Dan Schneider - The other film was Steven Soderbergh’s previously mentioned Kafka, your first film with Soderbergh. Again, I’ve not seen it, but in listening to some offhanded remarks on the DVD commentary on The Limey, the later Soderbergh film you worked on, you seemed to not have been pleased with the results on Kafka. What were that film’s flaws, and since, on The Limey, you often complained of Soderbergh’s editorial decisions- from the way a shot was framed to its editing, were the problems in Kafka mostly directorial decisions? Or were you simply not allowed as much elbow room with the script as you would have wanted?  
Lem Dobbs - They’re always directorial decisions, if the director is left alone to do whatever he wants. Kafka is quite beautifully “directed” if you mistake direction for mere photography or production design. Many films go off the rails from day one; everything is just wrong. They’re made for the wrong reasons; nobody really cares about the script, just the perceived “heat” of the director or cast, there’s no command or control -- a multiplicity of producers, none with any authority. There are crippling casting mistakes, dimwitted actors who sense weakness and turn destructive. The script was no masterpiece, but there was a script -- it just wasn’t followed or respected. So the main flaw of the movie is, to intents and purposes, the script. It doesn’t make any sense at all -- the story, the plot, so far as anyone can tell, or even individual lines of dialogue, many of which are just awful if not laughable. Conceptually the script was changed completely; it was originally a supernatural horror film. Steven dropped the supernatural aspects, preferring to make a more supposedly rational mystery in the manner of The Third Man -- which makes the horror elements that remain seem even sillier. I went along with this to a certain extent because I was still too young and eager and not quite ready to retire from the movie business. It’s what screenwriters do, they go along, hope for the best. You’re so often in the hands of luck and fate. What if Polanski or Cronenberg or Terry Gilliam on a good day … and Steven feels he’s so much more capable now of making it what it might have been. Timing. Just once I’d love to be fired immediately, paid off handsomely, and rewritten by Tom Stoppard. Y’know, the flip side is that there have always been bad writers with their names on good movies, but somehow they never complain about how their scripts were changed!
---Lem Dobbs, Interviewed by Dan Schneider 
In an earlier post we quoted Dobbs’s recounting of how, in Kafka, Ian Holm’s line delivery changed the meaning of just one word and that, in turn, altered the meaning of the entire film. “For the want of a nail...”
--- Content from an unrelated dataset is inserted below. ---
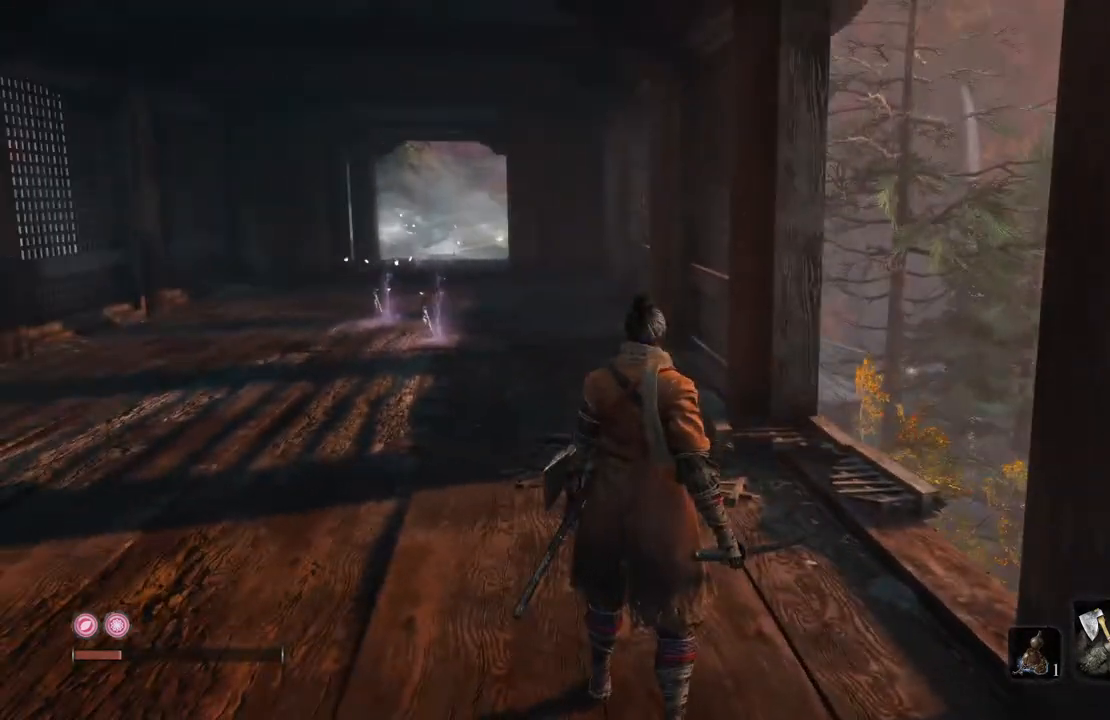
{"buttons": [], "left_stick": "center", "right_stick": "center", "events": []}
     For want of a nail the shoe was lost
            For want of a shoe the horse went unshod
            For want of a horse a rider walked
            For want of a rider the battle was lost
            For want of a victory the kingdom fell
            And all for the want of a horseshoe nail

FADE OUT
Lee A. Matthias
Quotes of the Post:
Sometimes everything is rewritten except that which ought to be.


Kafka is quite beautifully “directed” if you mistake direction for mere photography or production design.
Many films go off the rails from day one; everything is just wrong. They’re made for the wrong reasons; nobody really cares about the script, just the perceived “heat” of the director or cast, there’s no command or control -- a multiplicity of producers, none with any authority. There are crippling casting mistakes, dimwitted actors who sense weakness and turn destructive.
It’s what screenwriters do, they go along, hope for the best. You’re so often in the hands of luck and fate. What if Polanski or Cronenberg or Terry Gilliam on a good day … and Steven (Soderbergh)  feels he’s so much more capable now of making [Kafka] what it might have been. Timing. Just once I’d love to be fired immediately, paid off handsomely, and rewritten by Tom Stoppard. Y’know, the flip side is that there have always been bad writers with their names on good movies, but somehow they never complain about how their scripts were changed!